▸ Available data
════════════════════

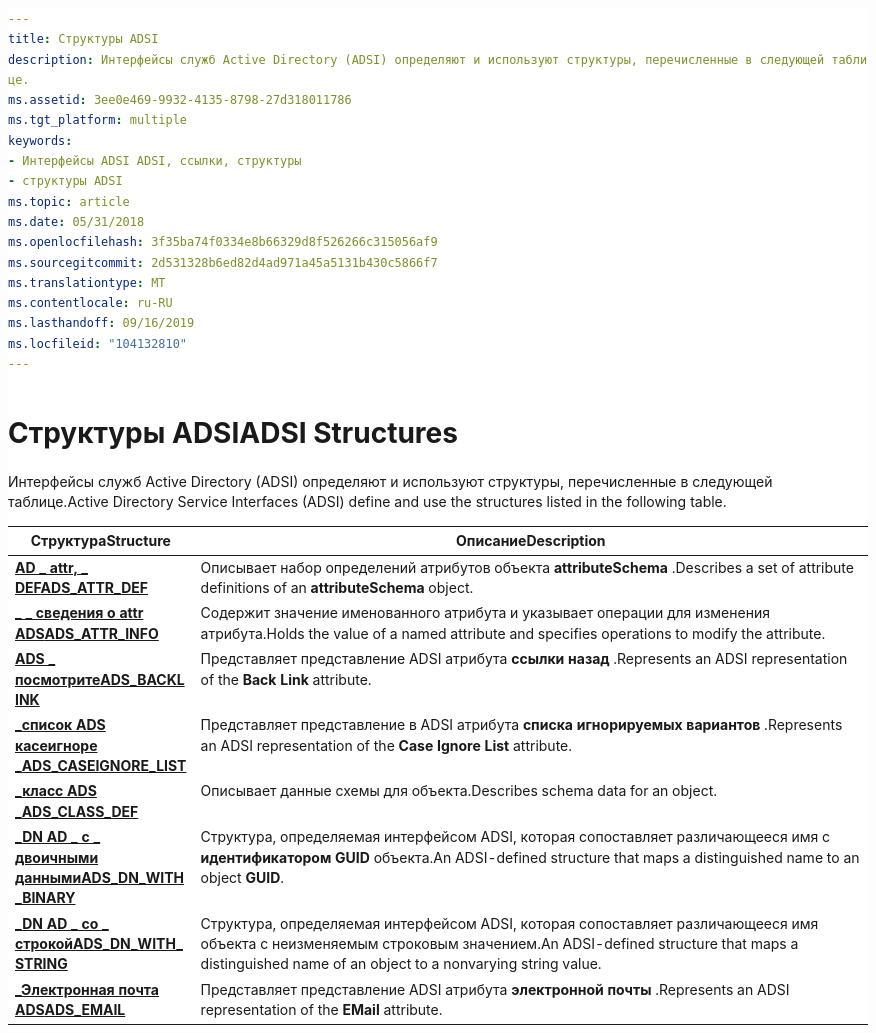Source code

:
 ```yaml
---
title: Структуры ADSI
description: Интерфейсы служб Active Directory (ADSI) определяют и используют структуры, перечисленные в следующей таблице.
ms.assetid: 3ee0e469-9932-4135-8798-27d318011786
ms.tgt_platform: multiple
keywords:
- Интерфейсы ADSI ADSI, ссылки, структуры
- структуры ADSI
ms.topic: article
ms.date: 05/31/2018
ms.openlocfilehash: 3f35ba74f0334e8b66329d8f526266c315056af9
ms.sourcegitcommit: 2d531328b6ed82d4ad971a45a5131b430c5866f7
ms.translationtype: MT
ms.contentlocale: ru-RU
ms.lasthandoff: 09/16/2019
ms.locfileid: "104132810"
---
```

# <a name="adsi-structures"></a><span data-ttu-id="20b74-105">Структуры ADSI</span><span class="sxs-lookup"><span data-stu-id="20b74-105">ADSI Structures</span></span>

<span data-ttu-id="20b74-106">Интерфейсы служб Active Directory (ADSI) определяют и используют структуры, перечисленные в следующей таблице.</span><span class="sxs-lookup"><span data-stu-id="20b74-106">Active Directory Service Interfaces (ADSI) define and use the structures listed in the following table.</span></span>



| <span data-ttu-id="20b74-107">Структура</span><span class="sxs-lookup"><span data-stu-id="20b74-107">Structure</span></span>                                                                      | <span data-ttu-id="20b74-108">Описание</span><span class="sxs-lookup"><span data-stu-id="20b74-108">Description</span></span>                                                                                                    |
|--------------------------------------------------------------------------------|----------------------------------------------------------------------------------------------------------------|
| [<span data-ttu-id="20b74-109">**AD \_ attr, \_ DEF**</span><span class="sxs-lookup"><span data-stu-id="20b74-109">**ADS\_ATTR\_DEF**</span></span>](/windows/desktop/api/Iads/ns-iads-ads_attr_def)<br/>                              | <span data-ttu-id="20b74-110">Описывает набор определений атрибутов объекта **attributeSchema** .</span><span class="sxs-lookup"><span data-stu-id="20b74-110">Describes a set of attribute definitions of an **attributeSchema** object.</span></span><br/>                          |
| [<span data-ttu-id="20b74-111">**\_ \_ сведения о attr ADS**</span><span class="sxs-lookup"><span data-stu-id="20b74-111">**ADS\_ATTR\_INFO**</span></span>](/windows/desktop/api/Iads/ns-iads-ads_attr_info)<br/>                            | <span data-ttu-id="20b74-112">Содержит значение именованного атрибута и указывает операции для изменения атрибута.</span><span class="sxs-lookup"><span data-stu-id="20b74-112">Holds the value of a named attribute and specifies operations to modify the attribute.</span></span><br/>              |
| [<span data-ttu-id="20b74-113">**ADS \_ посмотрите**</span><span class="sxs-lookup"><span data-stu-id="20b74-113">**ADS\_BACKLINK**</span></span>](/windows/win32/api/iads/ns-iads-ads_backlink)<br/>                               | <span data-ttu-id="20b74-114">Представляет представление ADSI атрибута **ссылки назад** .</span><span class="sxs-lookup"><span data-stu-id="20b74-114">Represents an ADSI representation of the **Back Link** attribute.</span></span><br/>                                   |
| [<span data-ttu-id="20b74-115">**\_список ADS касеигноре \_**</span><span class="sxs-lookup"><span data-stu-id="20b74-115">**ADS\_CASEIGNORE\_LIST**</span></span>](/windows/desktop/api/Iads/ns-iads-ads_caseignore_list)<br/>                | <span data-ttu-id="20b74-116">Представляет представление в ADSI атрибута **списка игнорируемых вариантов** .</span><span class="sxs-lookup"><span data-stu-id="20b74-116">Represents an ADSI representation of the **Case Ignore List** attribute.</span></span><br/>                            |
| [<span data-ttu-id="20b74-117">**\_класс ADS \_**</span><span class="sxs-lookup"><span data-stu-id="20b74-117">**ADS\_CLASS\_DEF**</span></span>](/windows/desktop/api/Iads/ns-iads-ads_class_def)<br/>                            | <span data-ttu-id="20b74-118">Описывает данные схемы для объекта.</span><span class="sxs-lookup"><span data-stu-id="20b74-118">Describes schema data for an object.</span></span><br/>                                                                |
| [<span data-ttu-id="20b74-119">**\_DN AD \_ с \_ двоичными данными**</span><span class="sxs-lookup"><span data-stu-id="20b74-119">**ADS\_DN\_WITH\_BINARY**</span></span>](/windows/win32/api/iads/ns-iads-ads_dn_with_binary)<br/>                 | <span data-ttu-id="20b74-120">Структура, определяемая интерфейсом ADSI, которая сопоставляет различающееся имя с **идентификатором GUID** объекта.</span><span class="sxs-lookup"><span data-stu-id="20b74-120">An ADSI-defined structure that maps a distinguished name to an object **GUID**.</span></span><br/>                     |
| [<span data-ttu-id="20b74-121">**\_DN AD \_ со \_ строкой**</span><span class="sxs-lookup"><span data-stu-id="20b74-121">**ADS\_DN\_WITH\_STRING**</span></span>](/windows/win32/api/iads/ns-iads-ads_dn_with_string)<br/>                 | <span data-ttu-id="20b74-122">Структура, определяемая интерфейсом ADSI, которая сопоставляет различающееся имя объекта с неизменяемым строковым значением.</span><span class="sxs-lookup"><span data-stu-id="20b74-122">An ADSI-defined structure that maps a distinguished name of an object to a nonvarying string value.</span></span><br/> |
| [<span data-ttu-id="20b74-123">**\_Электронная почта ADS**</span><span class="sxs-lookup"><span data-stu-id="20b74-123">**ADS\_EMAIL**</span></span>](/windows/win32/api/iads/ns-iads-ads_email)<br/>                                     | <span data-ttu-id="20b74-124">Представляет представление ADSI атрибута **электронной почты** .</span><span class="sxs-lookup"><span data-stu-id="20b74-124">Represents an ADSI representation of the **EMail** attribute.</span></span><br/>                                       |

════════════════════

▸ Task objective
Across the entries above, find the lines with the string "используют" and copy them.

▸ Solution for this task
description: Интерфейсы служб Active Directory (ADSI) определяют и используют структуры, перечисленные в следующей таблице.
<span data-ttu-id="20b74-106">Интерфейсы служб Active Directory (ADSI) определяют и используют структуры, перечисленные в следующей таблице.</span><span class="sxs-lookup"><span data-stu-id="20b74-106">Active Directory Service Interfaces (ADSI) define and use the structures listed in the following table.</span></span>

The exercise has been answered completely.